NIOSH has conducted extensive research into MSDs and ergonomics across industries. For example, public safety officers—corrections officers, firefighters, and law enforcement officers—are at high risk for MSDs. According to NIOSH research, while MSDs result in 13 median days away from work overall, the days away from work for public safety officers often are higher:

  • 15 days for firefighters,
  • 24 days for correctional officers, and
  • 27 days for police and sheriff patrol officers.

The institute’s current research priorities are identifying stressors that lead to MSDs in public safety work, developing new strategies to prevent MSDs, evaluating new technologies to reduce the incidence of MSDs, and evaluating the effectiveness of various interventions.

NIOSH also has investigated MSDs among employees in health clinic pharmacies who repeatedly opened and closed child-resistant medication bottles. Repetitive-motion injuries were the most common recordable injury among pharmacy department employees. Investigators noted hand and neck symptoms and conditions that were consistent with work-related MSDs.

The institute’s recommendations include:

  • Utilizing adjustable-height workstations,
  • Alternating between computer work and repetitive-motion pharmacy tasks,
  • Increasing employee and supervisor training on MSDs and ergonomics, and
  • Reporting work-related health and safety concerns to supervisors.

While industrial exoskeletons have been touted as reducing the risk of work-related MSDs—exoskeletons may reduce spinal muscle loading and muscle fatigue during dynamic lifting tasks, and upper extremity exoskeletons, along with an appropriate ergonomics program, may help prevent shoulder injuries—NIOSH has pointed out a lack of research to confirm such benefits.

Existing studies have involved small numbers of participants—many studies had fewer than 15 participants—usually in laboratory settings. These limitations in study size and setting make it difficult to draw conclusions about the benefits of industrial exoskeletons and their role in injury prevention, according to NIOSH.

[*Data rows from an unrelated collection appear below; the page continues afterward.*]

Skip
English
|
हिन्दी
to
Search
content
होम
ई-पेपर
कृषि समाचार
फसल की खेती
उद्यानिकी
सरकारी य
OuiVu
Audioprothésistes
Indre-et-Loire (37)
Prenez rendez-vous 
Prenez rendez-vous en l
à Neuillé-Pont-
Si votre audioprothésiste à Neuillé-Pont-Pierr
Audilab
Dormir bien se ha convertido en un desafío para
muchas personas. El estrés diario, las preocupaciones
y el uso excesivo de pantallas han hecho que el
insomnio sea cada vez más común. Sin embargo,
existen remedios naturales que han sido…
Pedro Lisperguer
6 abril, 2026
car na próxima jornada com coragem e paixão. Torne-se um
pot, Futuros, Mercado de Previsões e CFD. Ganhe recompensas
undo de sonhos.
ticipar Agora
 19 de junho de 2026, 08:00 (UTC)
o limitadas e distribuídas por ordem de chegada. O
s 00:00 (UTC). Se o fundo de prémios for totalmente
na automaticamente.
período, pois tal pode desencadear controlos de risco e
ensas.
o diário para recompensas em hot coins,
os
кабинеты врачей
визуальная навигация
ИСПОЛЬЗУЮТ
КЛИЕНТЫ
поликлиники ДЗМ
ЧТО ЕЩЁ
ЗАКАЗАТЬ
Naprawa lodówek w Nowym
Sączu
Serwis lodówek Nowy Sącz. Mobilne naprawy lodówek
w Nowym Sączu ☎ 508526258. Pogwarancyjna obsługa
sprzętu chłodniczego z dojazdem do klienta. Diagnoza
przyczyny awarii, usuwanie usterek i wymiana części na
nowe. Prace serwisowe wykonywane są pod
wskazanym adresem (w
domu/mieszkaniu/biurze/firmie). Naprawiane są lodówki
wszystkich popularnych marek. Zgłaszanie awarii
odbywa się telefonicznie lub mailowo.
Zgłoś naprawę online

Possible risks posed by industrial exoskeleton use include compressed nerves and pressure wounds from prolonged use; an increase in the length of time a worker can hold a tool, increasing exposure to hand-transmitted vibration; and increased load to the spine while using heavy tools, as well as a shifting of loads from the shoulders to the legs and lower back. NIOSH research projects into industrial exoskeletons include:

  • Application for exoskeletons in the mining industry;
  • Effects of back-assist exoskeletons in manual materials handling in the wholesale and retail trade sector;
  • Evaluation of exoskeleton systems in reducing hand-transmitted vibration;
  • Feasibility of using exoskeletons for safe patient handling in the healthcare sector;
  • Longitudinal health effects of passive shoulder exoskeletons in the manufacturing sector; and
  • Safety hazards potentially associated with exoskeletons while working on elevated surfaces in the construction sector.

While research goes on, you should look for government, industry, and professional resources to address your facility’s current MSD hazards.